Heymann later won the conviction of 16-year-old Jonathan James, who had gained access to NASA and Department of Defense systems, and became the first juvenile to be incarcerated (via house arrest) for hacking. Heymann again targeted James in 2008, in an investigation of an identity theft ring tied to break-ins of department store networks. Although the Secret Service never found any evidence James was involved in the hacks, he killed himself in 2008, saying he had “no faith in the ‘justice’ system.”

Nor should anyone else, really. The system has never been about “justice,” and it seemed even less so in the circumstances surrounding Aaron Swartz’ case. This case was about projecting government power and crushing anyone who dared to upset the status quo, as Swartz often did. And anyone wishing to remain in the elites’ good graces — like MIT, and most other public research universities — had best do whatever is necessary to please their masters. And despite their pleas of “neutrality” in this case, MIT administrators did exactly that. They provided Heymann with every scrap of information they had about Swartz’ activities, usually with just a phone call. Bob Swartz pleaded with them to negotiate a settlement, asking: “Why are you destroying my son?” The school never gave him a satisfactory answer.

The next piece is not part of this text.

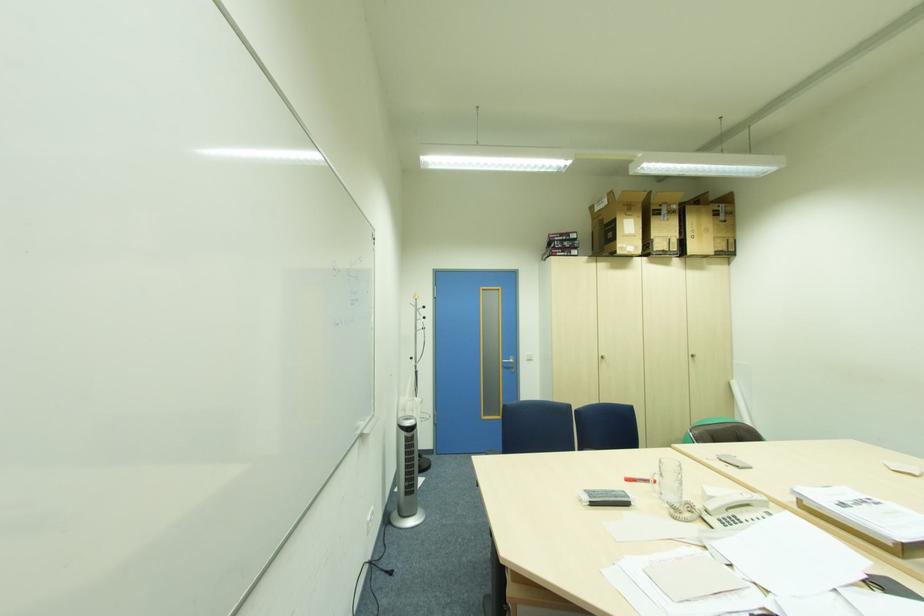
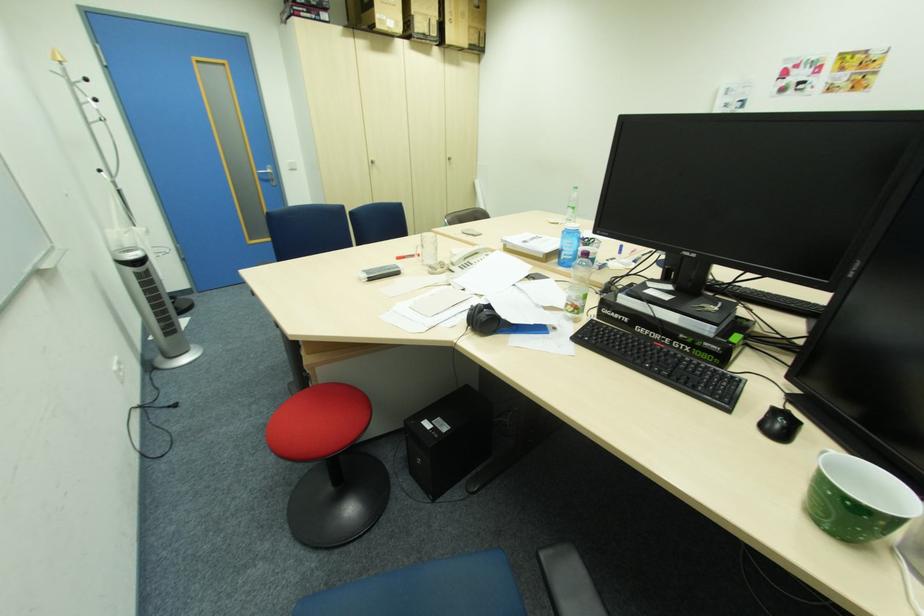
In the second image, find the point that corresponds to the point at 681,248 in the first image.

(441, 31)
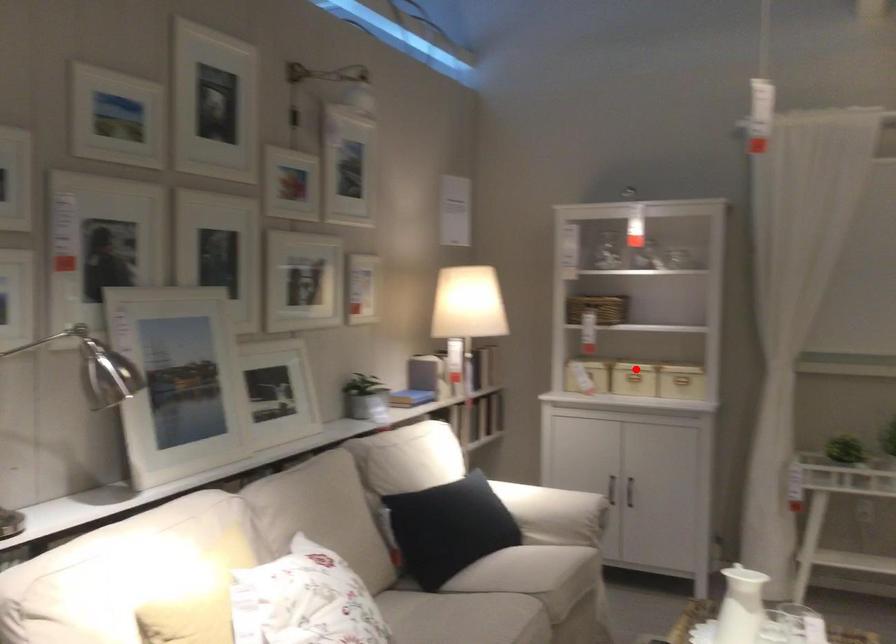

With the arrogance characteristic of state prosecutors, Heymann seemed shocked at Swartz’ temerity to fight the charges. Most outrageously, he likened Swartz to a rapist:

Negotiations continued, but in the end Aaron told Heymann no. He would fight the felony charges and go to trial.

Later, Heymann would tell MIT that he was “dumbfounded” by Aaron’s decision, and claimed that Aaron was “systematically re-victimizing” the university by choosing to go through proceedings. Publicly criticizing MIT at a trial, Heymann said, was akin to “attacking a rape victim based on sleeping with other men.”

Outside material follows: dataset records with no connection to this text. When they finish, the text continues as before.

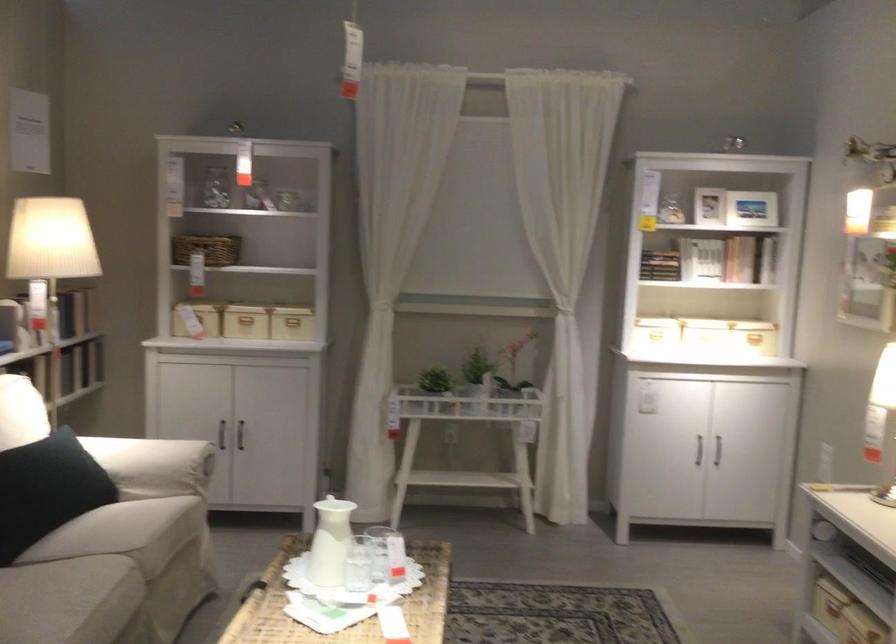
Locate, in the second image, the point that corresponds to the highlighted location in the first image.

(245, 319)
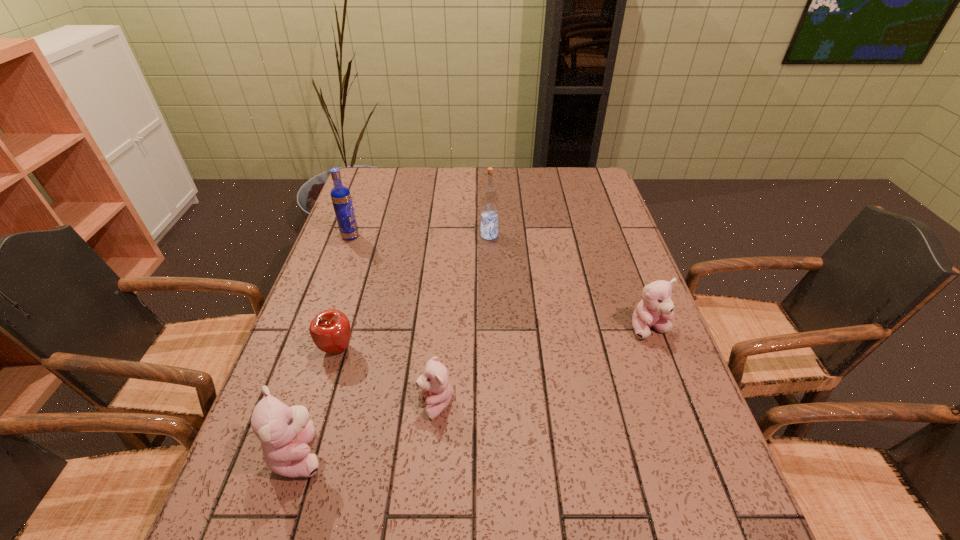
Locate an element on the screen. empty location between the leftmost teddy bear and the fifth farthest object is located at coordinates (368, 429).

Find the location of `free spot between the nearest teddy bear and the second nearest object`. free spot between the nearest teddy bear and the second nearest object is located at coordinates (368, 429).

The height and width of the screenshot is (540, 960). Identify the location of free point between the second nearest object and the fifth object from left to right. (463, 320).

In order to click on free space between the second teddy bear from left to right and the right vodka in this screenshot , I will do `click(463, 320)`.

Where is `free spot between the right vodka and the second nearest teddy bear`? The image size is (960, 540). free spot between the right vodka and the second nearest teddy bear is located at coordinates (463, 320).

In order to click on empty location between the second tallest teddy bear and the apple in this screenshot , I will do `click(493, 339)`.

I want to click on vacant region between the left vodka and the second tallest teddy bear, so click(500, 282).

Point out which object is positioned as the fifth nearest to the left vodka. Please provide its 2D coordinates. Your answer should be formatted as a tuple, i.e. [(x, y)], where the tuple contains the x and y coordinates of a point satisfying the conditions above.

[(655, 309)]

The height and width of the screenshot is (540, 960). Identify the location of object that stands as the second closest to the left vodka. (489, 199).

The image size is (960, 540). I want to click on teddy bear that is the second closest to the second tallest teddy bear, so tap(285, 432).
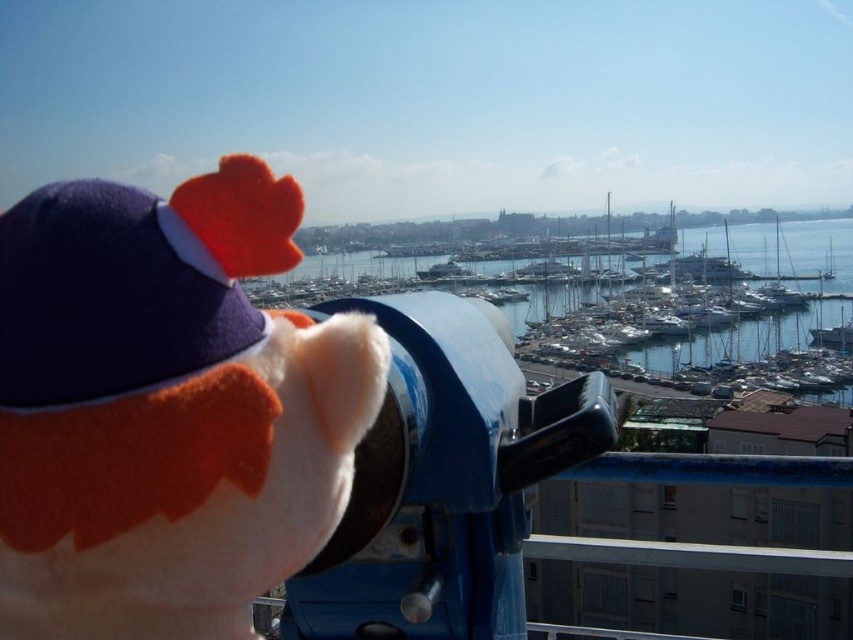
Is white plush toy at center shorter than blue water at center?

Correct, white plush toy at center is not as tall as blue water at center.

Does point (15, 461) lie behind point (737, 257)?

No, it is in front of (737, 257).

In order to click on white plush toy at center in this screenshot , I will do `click(165, 408)`.

Does white plush toy at center appear under blue metallic telescope at center?

Incorrect, white plush toy at center is not positioned below blue metallic telescope at center.

Who is lower down, white plush toy at center or blue metallic telescope at center?

blue metallic telescope at center

Where is `white plush toy at center`? The height and width of the screenshot is (640, 853). white plush toy at center is located at coordinates (165, 408).

Is point (502, 460) closer to camera compared to point (689, 340)?

Yes.

Who is more distant from viewer, (500, 358) or (814, 282)?

The point (814, 282) is behind.

Is point (447, 323) in front of point (738, 339)?

Yes, point (447, 323) is in front of point (738, 339).

Locate an element on the screen. This screenshot has height=640, width=853. blue metallic telescope at center is located at coordinates (444, 481).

If anyone was “raped” in this scenario, it was Aaron. Humiliated, cut off from many of his friends — his relationship with his girlfriend, Quinn Norton, ended after Norton tried to talk to Heymann and wound up giving the prosecutor a key piece of evidence against him — and seeing no end to the persecution, Aaron Swartz decided to end it himself.

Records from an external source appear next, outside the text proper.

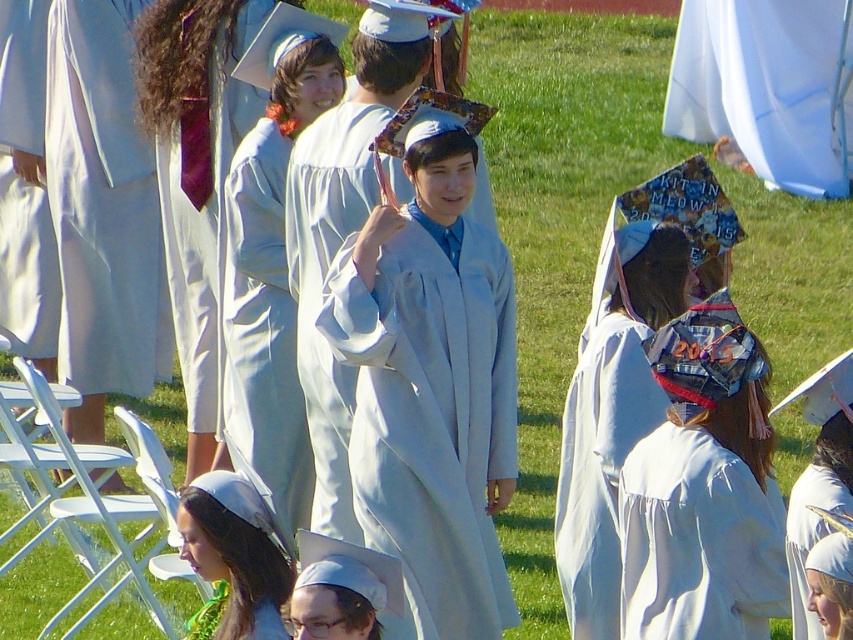
Can you confirm if light blue fabric gown at center is taller than matte white gown at center?

In fact, light blue fabric gown at center may be shorter than matte white gown at center.

This screenshot has height=640, width=853. What do you see at coordinates (431, 385) in the screenshot?
I see `light blue fabric gown at center` at bounding box center [431, 385].

This screenshot has height=640, width=853. Describe the element at coordinates (431, 385) in the screenshot. I see `light blue fabric gown at center` at that location.

Find the location of a particular element. light blue fabric gown at center is located at coordinates (431, 385).

Who is positioned more to the right, matte white gown at center or white matte gown at lower right?

white matte gown at lower right is more to the right.

Which is behind, point (297, 516) or point (799, 600)?

The point (297, 516) is more distant.

Locate an element on the screen. matte white gown at center is located at coordinates (271, 285).

Between matte white gown at center and white matte gown at left, which one is positioned higher?

white matte gown at left

Where is `matte white gown at center`? This screenshot has width=853, height=640. matte white gown at center is located at coordinates (271, 285).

In the end, there were no winners. No one was ever hurt by Swartz’ actions, no vital national interest served, no copyrights protected, no damage to repair. Instead the world lost a brilliant young mind who understood better than most the power knowledge has to liberate the world. Perhaps the state understands that too, which is why it tries so desperately to crush those who attempt to set it free.